→ **ЧТО ТРЕБУЕТСЯ**
Повторите дословно и целиком приведенный ниже отрывок о Марине и С. Эфроне.

#### ПРИВЕДЕННЫЙ ОТРЫВОК

С. Эфрон был в отчаянии. Он в это время служил «братом милосердия» в санитарном поезде и всё, разумеется, знал. Марина никогда ничего от него не скрывала. Что-либо предпринять он был бессилен: слишком пылко еще любил Марину, чтобы бросить ее, и слишком был слаб для столь решительного шага. И это он прекрасно понимал. А Марина была сильной натурой, влиять на нее он был не в состоянии. На счастье С. Эфрона роман с Парнок сошел на нет сам по себе уже к началу 1916 г.
Марина, как видим, не могла жить вне любви. И не жила. Для нее любовные романы были необходимы, они давали толчок поэтическому воображению. Близость ей на самом деле чаще всего была не нужна, ей вполне хватало ласки словом. Она сама говорила, что для тех, кто ей в данный момент был дорог, она хотела бы стать «не любовницей – любимицей». Ей было куда важнее, чтобы любили не ее, как женщину, а ее мир. Марина пишет в одном из писем: «Любите мир во мне, а не меня в мире».
И тем не менее, если он не разделял ее понимание любви, она чаще всего не спорила: уступала. Причем изменой мужу это не считала. Главное для нее, чтобы она могла с объектом своей влюбленности собеседовать. К подобному восприятию любви почти все ее избранники относились без понимания. Потому она своим «собе-седничеством» быстро перекармливала того, кто был ей в данный момент близок, и тот старался при первой возможности улизнуть. Либо она выбрасывала его из своей жизни, как выбрасывают одноразовую посуду.

########
#### ПРЕДОСТАВЛЕННЫЙ МАТЕРИАЛ

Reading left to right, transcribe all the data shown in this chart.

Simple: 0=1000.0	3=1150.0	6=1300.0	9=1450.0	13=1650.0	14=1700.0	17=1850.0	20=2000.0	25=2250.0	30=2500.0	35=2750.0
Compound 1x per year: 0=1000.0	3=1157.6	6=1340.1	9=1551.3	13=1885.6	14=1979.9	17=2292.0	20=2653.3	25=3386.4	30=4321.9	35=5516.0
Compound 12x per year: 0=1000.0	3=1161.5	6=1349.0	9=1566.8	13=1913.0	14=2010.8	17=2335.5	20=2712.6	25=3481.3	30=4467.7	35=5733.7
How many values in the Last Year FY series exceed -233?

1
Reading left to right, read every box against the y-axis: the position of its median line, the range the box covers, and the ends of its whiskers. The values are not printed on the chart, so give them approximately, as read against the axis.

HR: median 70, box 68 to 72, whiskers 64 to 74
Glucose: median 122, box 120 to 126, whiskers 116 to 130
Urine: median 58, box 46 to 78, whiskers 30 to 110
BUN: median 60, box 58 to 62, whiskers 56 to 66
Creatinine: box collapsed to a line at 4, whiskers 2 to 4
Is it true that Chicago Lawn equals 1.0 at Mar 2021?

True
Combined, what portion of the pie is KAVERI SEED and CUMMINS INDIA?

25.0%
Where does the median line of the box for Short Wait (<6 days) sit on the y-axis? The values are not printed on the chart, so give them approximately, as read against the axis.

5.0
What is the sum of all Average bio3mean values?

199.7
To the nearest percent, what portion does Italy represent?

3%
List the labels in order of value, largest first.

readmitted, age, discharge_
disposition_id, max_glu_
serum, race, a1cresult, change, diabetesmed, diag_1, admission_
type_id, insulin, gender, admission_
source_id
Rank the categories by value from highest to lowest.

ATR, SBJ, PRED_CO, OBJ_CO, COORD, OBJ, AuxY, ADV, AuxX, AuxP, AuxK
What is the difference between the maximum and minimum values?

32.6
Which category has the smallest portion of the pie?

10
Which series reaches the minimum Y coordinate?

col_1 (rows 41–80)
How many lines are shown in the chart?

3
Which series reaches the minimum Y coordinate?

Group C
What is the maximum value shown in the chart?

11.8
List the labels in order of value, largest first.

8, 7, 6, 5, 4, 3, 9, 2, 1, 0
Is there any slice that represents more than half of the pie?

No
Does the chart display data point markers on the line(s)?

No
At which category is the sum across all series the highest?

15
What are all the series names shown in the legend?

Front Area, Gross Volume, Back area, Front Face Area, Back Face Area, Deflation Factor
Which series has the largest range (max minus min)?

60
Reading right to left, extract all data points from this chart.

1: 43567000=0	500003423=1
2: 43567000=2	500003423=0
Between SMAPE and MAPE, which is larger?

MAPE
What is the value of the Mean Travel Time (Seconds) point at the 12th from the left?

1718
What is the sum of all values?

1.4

########

→ **ОТВЕТ К ЗАДАЧЕ**
С. Эфрон был в отчаянии. Он в это время служил «братом милосердия» в санитарном поезде и всё, разумеется, знал. Марина никогда ничего от него не скрывала. Что-либо предпринять он был бессилен: слишком пылко еще любил Марину, чтобы бросить ее, и слишком был слаб для столь решительного шага. И это он прекрасно понимал. А Марина была сильной натурой, влиять на нее он был не в состоянии. На счастье С. Эфрона роман с Парнок сошел на нет сам по себе уже к началу 1916 г.
Марина, как видим, не могла жить вне любви. И не жила. Для нее любовные романы были необходимы, они давали толчок поэтическому воображению. Близость ей на самом деле чаще всего была не нужна, ей вполне хватало ласки словом. Она сама говорила, что для тех, кто ей в данный момент был дорог, она хотела бы стать «не любовницей – любимицей». Ей было куда важнее, чтобы любили не ее, как женщину, а ее мир. Марина пишет в одном из писем: «Любите мир во мне, а не меня в мире».
И тем не менее, если он не разделял ее понимание любви, она чаще всего не спорила: уступала. Причем изменой мужу это не считала. Главное для нее, чтобы она могла с объектом своей влюбленности собеседовать. К подобному восприятию любви почти все ее избранники относились без понимания. Потому она своим «собе-седничеством» быстро перекармливала того, кто был ей в данный момент близок, и тот старался при первой возможности улизнуть. Либо она выбрасывала его из своей жизни, как выбрасывают одноразовую посуду.